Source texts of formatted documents
######

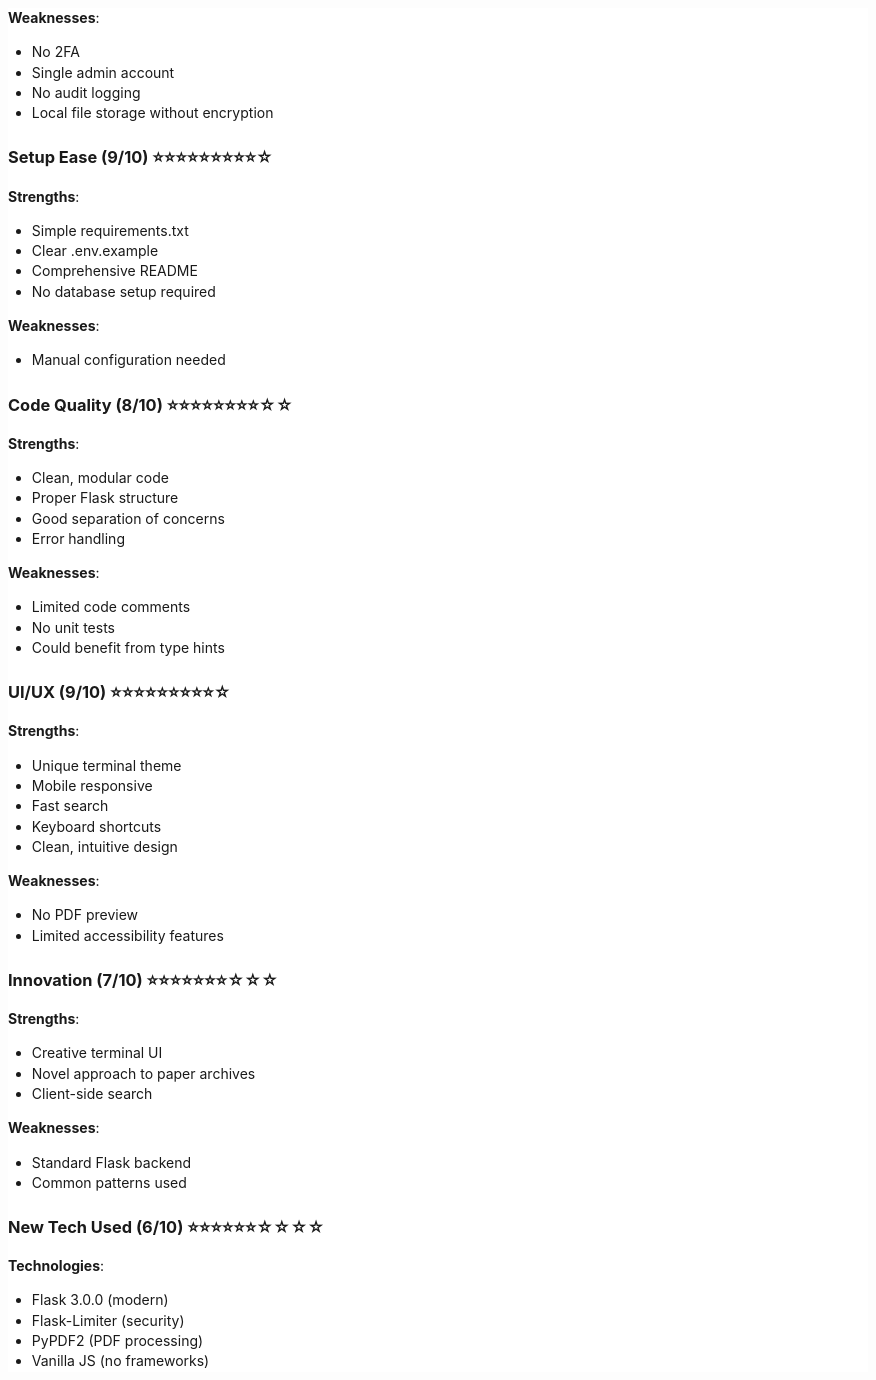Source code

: **Weaknesses**:
- No 2FA
- Single admin account
- No audit logging
- Local file storage without encryption

### Setup Ease (9/10) ⭐⭐⭐⭐⭐⭐⭐⭐⭐☆
**Strengths**:
- Simple requirements.txt
- Clear .env.example
- Comprehensive README
- No database setup required

**Weaknesses**:
- Manual configuration needed

### Code Quality (8/10) ⭐⭐⭐⭐⭐⭐⭐⭐☆☆
**Strengths**:
- Clean, modular code
- Proper Flask structure
- Good separation of concerns
- Error handling

**Weaknesses**:
- Limited code comments
- No unit tests
- Could benefit from type hints

### UI/UX (9/10) ⭐⭐⭐⭐⭐⭐⭐⭐⭐☆
**Strengths**:
- Unique terminal theme
- Mobile responsive
- Fast search
- Keyboard shortcuts
- Clean, intuitive design

**Weaknesses**:
- No PDF preview
- Limited accessibility features

### Innovation (7/10) ⭐⭐⭐⭐⭐⭐⭐☆☆☆
**Strengths**:
- Creative terminal UI
- Novel approach to paper archives
- Client-side search

**Weaknesses**:
- Standard Flask backend
- Common patterns used

### New Tech Used (6/10) ⭐⭐⭐⭐⭐⭐☆☆☆☆
**Technologies**:
- Flask 3.0.0 (modern)
- Flask-Limiter (security)
- PyPDF2 (PDF processing)
- Vanilla JS (no frameworks)
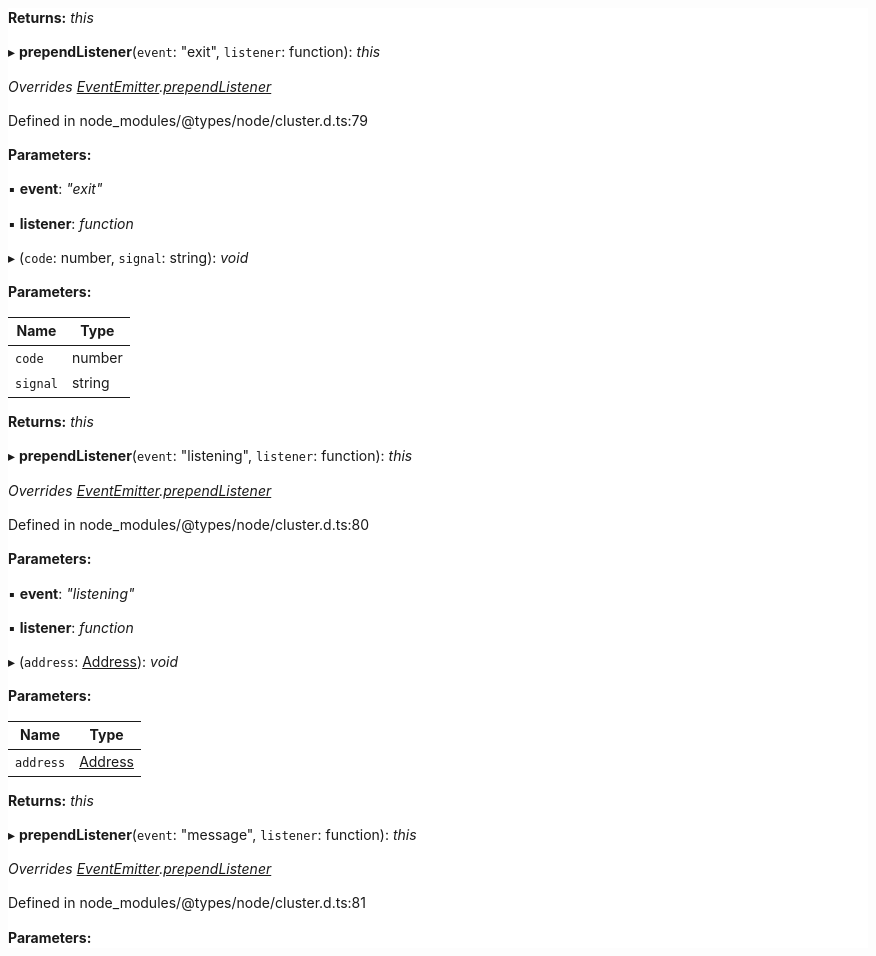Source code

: **Returns:** *this*

▸ **prependListener**(`event`: "exit", `listener`: function): *this*

*Overrides [EventEmitter](_node_modules__types_node_events_d_._events_.internal.eventemitter.md).[prependListener](_node_modules__types_node_events_d_._events_.internal.eventemitter.md#prependlistener)*

Defined in node_modules/@types/node/cluster.d.ts:79

**Parameters:**

▪ **event**: *"exit"*

▪ **listener**: *function*

▸ (`code`: number, `signal`: string): *void*

**Parameters:**

Name | Type |
------ | ------ |
`code` | number |
`signal` | string |

**Returns:** *this*

▸ **prependListener**(`event`: "listening", `listener`: function): *this*

*Overrides [EventEmitter](_node_modules__types_node_events_d_._events_.internal.eventemitter.md).[prependListener](_node_modules__types_node_events_d_._events_.internal.eventemitter.md#prependlistener)*

Defined in node_modules/@types/node/cluster.d.ts:80

**Parameters:**

▪ **event**: *"listening"*

▪ **listener**: *function*

▸ (`address`: [Address](../interfaces/_node_modules__types_node_cluster_d_._cluster_.address.md)): *void*

**Parameters:**

Name | Type |
------ | ------ |
`address` | [Address](../interfaces/_node_modules__types_node_cluster_d_._cluster_.address.md) |

**Returns:** *this*

▸ **prependListener**(`event`: "message", `listener`: function): *this*

*Overrides [EventEmitter](_node_modules__types_node_events_d_._events_.internal.eventemitter.md).[prependListener](_node_modules__types_node_events_d_._events_.internal.eventemitter.md#prependlistener)*

Defined in node_modules/@types/node/cluster.d.ts:81

**Parameters:**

######

Work task
Where an entry contains an image, skip the image and write out the rest exactly.

Written answer
Source code

: **Weaknesses**:
- No 2FA
- Single admin account
- No audit logging
- Local file storage without encryption

### Setup Ease (9/10) ⭐⭐⭐⭐⭐⭐⭐⭐⭐☆
**Strengths**:
- Simple requirements.txt
- Clear .env.example
- Comprehensive README
- No database setup required

**Weaknesses**:
- Manual configuration needed

### Code Quality (8/10) ⭐⭐⭐⭐⭐⭐⭐⭐☆☆
**Strengths**:
- Clean, modular code
- Proper Flask structure
- Good separation of concerns
- Error handling

**Weaknesses**:
- Limited code comments
- No unit tests
- Could benefit from type hints

### UI/UX (9/10) ⭐⭐⭐⭐⭐⭐⭐⭐⭐☆
**Strengths**:
- Unique terminal theme
- Mobile responsive
- Fast search
- Keyboard shortcuts
- Clean, intuitive design

**Weaknesses**:
- No PDF preview
- Limited accessibility features

### Innovation (7/10) ⭐⭐⭐⭐⭐⭐⭐☆☆☆
**Strengths**:
- Creative terminal UI
- Novel approach to paper archives
- Client-side search

**Weaknesses**:
- Standard Flask backend
- Common patterns used

### New Tech Used (6/10) ⭐⭐⭐⭐⭐⭐☆☆☆☆
**Technologies**:
- Flask 3.0.0 (modern)
- Flask-Limiter (security)
- PyPDF2 (PDF processing)
- Vanilla JS (no frameworks)
Source code

: **Returns:** *this*

▸ **prependListener**(`event`: "exit", `listener`: function): *this*

*Overrides [EventEmitter](_node_modules__types_node_events_d_._events_.internal.eventemitter.md).[prependListener](_node_modules__types_node_events_d_._events_.internal.eventemitter.md#prependlistener)*

Defined in node_modules/@types/node/cluster.d.ts:79

**Parameters:**

▪ **event**: *"exit"*

▪ **listener**: *function*

▸ (`code`: number, `signal`: string): *void*

**Parameters:**

Name | Type |
------ | ------ |
`code` | number |
`signal` | string |

**Returns:** *this*

▸ **prependListener**(`event`: "listening", `listener`: function): *this*

*Overrides [EventEmitter](_node_modules__types_node_events_d_._events_.internal.eventemitter.md).[prependListener](_node_modules__types_node_events_d_._events_.internal.eventemitter.md#prependlistener)*

Defined in node_modules/@types/node/cluster.d.ts:80

**Parameters:**

▪ **event**: *"listening"*

▪ **listener**: *function*

▸ (`address`: [Address](../interfaces/_node_modules__types_node_cluster_d_._cluster_.address.md)): *void*

**Parameters:**

Name | Type |
------ | ------ |
`address` | [Address](../interfaces/_node_modules__types_node_cluster_d_._cluster_.address.md) |

**Returns:** *this*

▸ **prependListener**(`event`: "message", `listener`: function): *this*

*Overrides [EventEmitter](_node_modules__types_node_events_d_._events_.internal.eventemitter.md).[prependListener](_node_modules__types_node_events_d_._events_.internal.eventemitter.md#prependlistener)*

Defined in node_modules/@types/node/cluster.d.ts:81

**Parameters:**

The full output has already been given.